New special effects library
Zack Rusin
zack at kde.org
Tue Dec 19 11:40:49 GMT 2006
On Sunday 17 December 2006 02:07, Robert Knight wrote:
> Very cool. I think we need a better name for this stuff "KImageFX"
> is so KDE 3.x. Perhaps we could pinch the Apple naming scheme (with a
> common prefix, they use "Core" although we couldn't do that obviously,
> followed by the area which the library relates to, eg. "Hardware",
> "Audio", "Effects") - this has a couple of advantages, it would tell
> you immediately that the library was part of KDE and what it does. If
> you get the prefix right it sounds cool too.
heh :) I think I kinda like KImageFx because it tells you what it's doing.
Having a naming scheme for our core technologies would be nice and would
definitely help new people finding themselves around the code but I'm not
certain would it could be. I refuse to name a library with some silly fancy
name though :) Solid, Phonon, Decibel... all pretty cool name but very silly.
Silly because "cool" names are for marketing purpose for users. They matter
for user presentable software - applications - Plasma.
It looks like we're trying to market libraries which in turn is pretty
bizarre. Users don't care, or should never have to care about technologies
under the applications they're using, so the existence of Phonon, Solid or
Decibel doesn't matter to them.
It matters to the developers of applications that those users will be using
and in my experience new developers would appreciate a lot more having
libraries names that give a clue about their functionality. "How do I add
special effects in KDE? Use Wheepeeeeeeeeeee library. What about multimedia?

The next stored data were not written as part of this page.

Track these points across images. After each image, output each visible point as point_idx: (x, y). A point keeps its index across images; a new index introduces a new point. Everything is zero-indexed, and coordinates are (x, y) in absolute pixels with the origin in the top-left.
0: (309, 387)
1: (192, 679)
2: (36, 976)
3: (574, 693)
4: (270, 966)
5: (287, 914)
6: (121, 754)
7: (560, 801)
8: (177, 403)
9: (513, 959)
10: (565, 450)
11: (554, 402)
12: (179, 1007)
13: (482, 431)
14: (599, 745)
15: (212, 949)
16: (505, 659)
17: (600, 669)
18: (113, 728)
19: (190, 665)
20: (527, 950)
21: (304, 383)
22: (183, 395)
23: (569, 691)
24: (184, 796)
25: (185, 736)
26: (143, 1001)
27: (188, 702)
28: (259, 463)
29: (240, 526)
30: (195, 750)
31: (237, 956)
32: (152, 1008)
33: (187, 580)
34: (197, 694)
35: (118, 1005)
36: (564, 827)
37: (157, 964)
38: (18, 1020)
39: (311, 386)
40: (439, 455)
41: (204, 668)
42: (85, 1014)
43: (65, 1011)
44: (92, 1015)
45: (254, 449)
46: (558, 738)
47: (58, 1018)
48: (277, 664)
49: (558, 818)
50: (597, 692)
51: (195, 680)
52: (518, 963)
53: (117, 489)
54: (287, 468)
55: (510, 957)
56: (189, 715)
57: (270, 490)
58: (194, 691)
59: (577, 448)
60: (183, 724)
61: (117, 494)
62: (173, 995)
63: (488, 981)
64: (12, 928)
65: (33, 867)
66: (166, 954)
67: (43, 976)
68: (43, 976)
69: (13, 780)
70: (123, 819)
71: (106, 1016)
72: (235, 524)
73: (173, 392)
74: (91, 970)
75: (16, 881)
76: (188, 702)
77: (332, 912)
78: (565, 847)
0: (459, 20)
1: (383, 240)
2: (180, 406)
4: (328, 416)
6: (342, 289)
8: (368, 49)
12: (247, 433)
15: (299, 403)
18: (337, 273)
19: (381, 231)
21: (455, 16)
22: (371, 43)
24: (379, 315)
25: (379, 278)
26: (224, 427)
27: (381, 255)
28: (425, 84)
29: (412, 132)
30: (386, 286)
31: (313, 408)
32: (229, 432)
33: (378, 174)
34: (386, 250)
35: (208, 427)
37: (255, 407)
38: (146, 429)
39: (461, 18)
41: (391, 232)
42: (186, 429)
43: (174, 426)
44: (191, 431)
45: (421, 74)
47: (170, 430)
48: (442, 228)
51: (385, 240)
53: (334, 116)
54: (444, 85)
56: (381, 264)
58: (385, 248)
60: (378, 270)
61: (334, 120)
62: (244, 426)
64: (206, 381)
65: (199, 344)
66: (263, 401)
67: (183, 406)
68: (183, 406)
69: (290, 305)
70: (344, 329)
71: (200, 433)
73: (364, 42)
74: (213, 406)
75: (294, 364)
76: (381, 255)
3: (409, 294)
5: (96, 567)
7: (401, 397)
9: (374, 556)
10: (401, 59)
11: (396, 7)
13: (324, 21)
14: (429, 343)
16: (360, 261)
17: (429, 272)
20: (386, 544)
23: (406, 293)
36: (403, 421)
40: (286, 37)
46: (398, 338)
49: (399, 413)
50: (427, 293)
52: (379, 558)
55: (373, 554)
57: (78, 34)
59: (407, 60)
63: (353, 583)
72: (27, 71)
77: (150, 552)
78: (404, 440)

Phonon. Hardware? Solid. Telephony? Decibel." At which point do you go "wtf
were these people thinking?" =)
So common naming scheme for core technologies - I'm all for. Fancy name for
another library - after my dead body (and i'm working out a lot so it ain't
gonna be easy) :)
> The design is neat. I spotted a small flaw in the current
> implementation. The provided effects work directly on the image of a
> layer, retrieved using layer.image(). However if the layer is created
> from a pixmap source then the underlying pixmap is not modified by the
> filter's apply method and so when you use layer.toPixmap() to retrieve
> the output you get the original input pixmap without the effect
> applied.
Yeah, the library is a week and a half old so it has a lot of unimplemented
things :) I'll be adding things to it every time I have a little bit of spare
time so hopefully within a month it should become very much usable/awesome.